Kitabın
Özgün Adı: Die Orientalische Katze (1991)
Yazar:
Annemarie Schimmel (1922-2003)
Çeviren:
Senail Özkan
Yayınevi:
Ötüken Neşriyat
Yayın
Yılı – Yeri: 2009 – İstanbul, 1. Baskı
“Şark kedileri...
Küçük kalkık burunlu, ipek saçlı İran kedicikleri, kibirli
Siyam kedileri, altın renkli Abbasi kedileri yahut çikolata tonunda
kahverenkli Birmanya kedileri...” (Önsöz'den).
Alman Profesör Annemarie
Schimmel, Dinler Tarihi Uzmanı ve Doğubilimcidir. Doğu
medeniyetinin, özellikle İslam Medeniyeti'nin üzerine eğilmiş ve
pek çok değerli eser vermiştir. Bu kitapta ise Türk, İran, Arap,
Hint, Pakistan, Kuzey Afrika Müslüman topluluklarının
geleneklerindeki ve yaşamlarındaki kedilerin, kedi olgusunun
üzerine eğilmiştir.
Müslüman dünyasında,
ta Eski Mısır'dan beri gelen mistik kedi sevgisi, Peygamber Hz.

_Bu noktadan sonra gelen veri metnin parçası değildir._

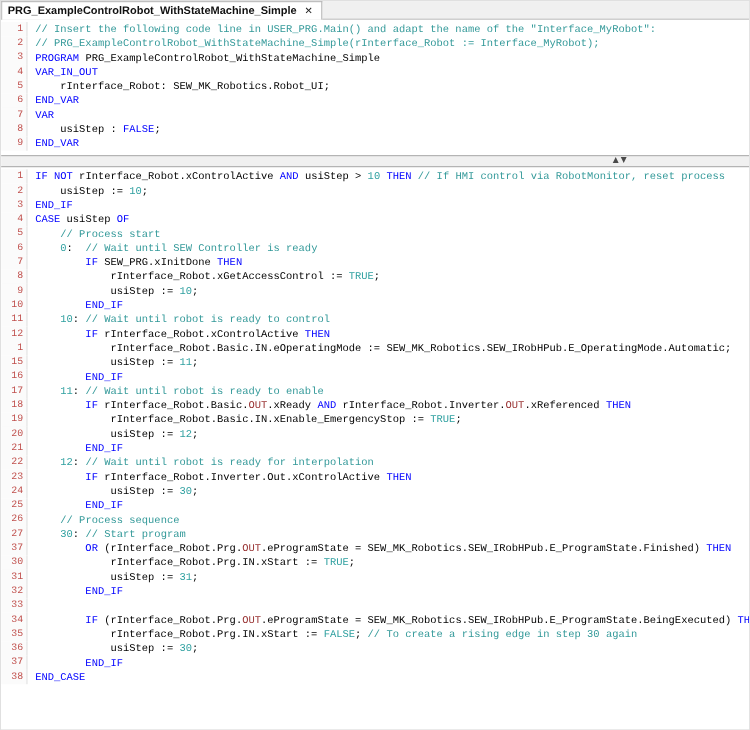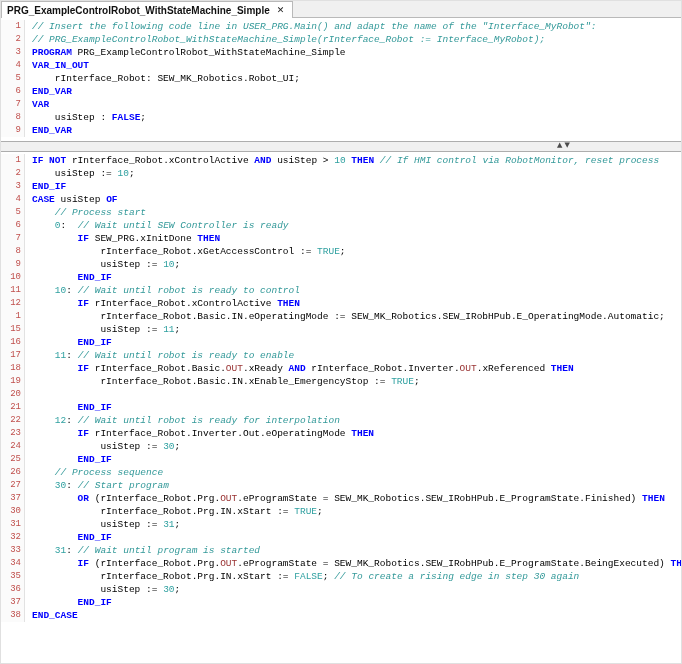"// Insert the following code" .tk-cm { font-style: italic -> none }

Muhammed'in hadisleriyle ve anlatılarıyla da birleştirilerek
gelenekleşmiştir. Peygamber'in kedi sevgisi, kedileri seven
sahabesine “Ebu Hureyre” (Kedilerin Babası) adını
takması ve bunun gibi pek çok dini anlatı kitabın konuları
arasında.
Ebu Hureyre'nin kedisi
de burada
Mırlar, kuyruk sallar
efendisine
Zira o mübarek bir
hayvandır daima
Peygamber sırtını
okşadı bir defa. (sf. 11)
(Goethe'nin Doğu Batı
Divânı'ndan...)
Kediler,
zeki, çevik aynı zamanda sevimli; tüm bunların yanında pek çok
kez büyü ve hatta şeytanla bağdaştırılmış hayvanlar
olmuştur. Bu yüzden İslam kültüründe yazarların, şairlerin
onlara farklı bakış açıları geliştirmeleri normaldir.
“Mesnevî”nin
yazarı Mevlânâ, “Hirre-nâme”(Kedi
Şiiri)'nin yazarı Meâlî, Hint şairi Mirza Garip, Arap şairi Ebu
Şamakmak gibi birçok şair ve yazar, bu sevimli, küçük
yaratıklar için övgü ve yer yer yergi niteliğinde sözler kaleme
almıştır.
“Kediler
çevikliklerinden dolayı övülen, hırsızlıklarından dolayı
çekinilen, munis ev dostluklarından dolayı sevilen ve tekinsiz
yaratılışlarından dolayı korkulan varlıklardır.”
diyor Profesör Schimmel (sf. 84).
Bu
kitapta, İslam dünyasında kediler hakkında söylenen halk
deyişleri, atasözleri, masallar, övgüler ve hicivler yer
almıştır. Onlar kimi zaman nankörlükle suçlanıp hicvedilse de
çoğunlukla iyi birer ev dostu ve yoldaş olmuşturlar. Hatta
Osmanlı şairi Meâlî, ölen kedisi için “Hirre-nâme”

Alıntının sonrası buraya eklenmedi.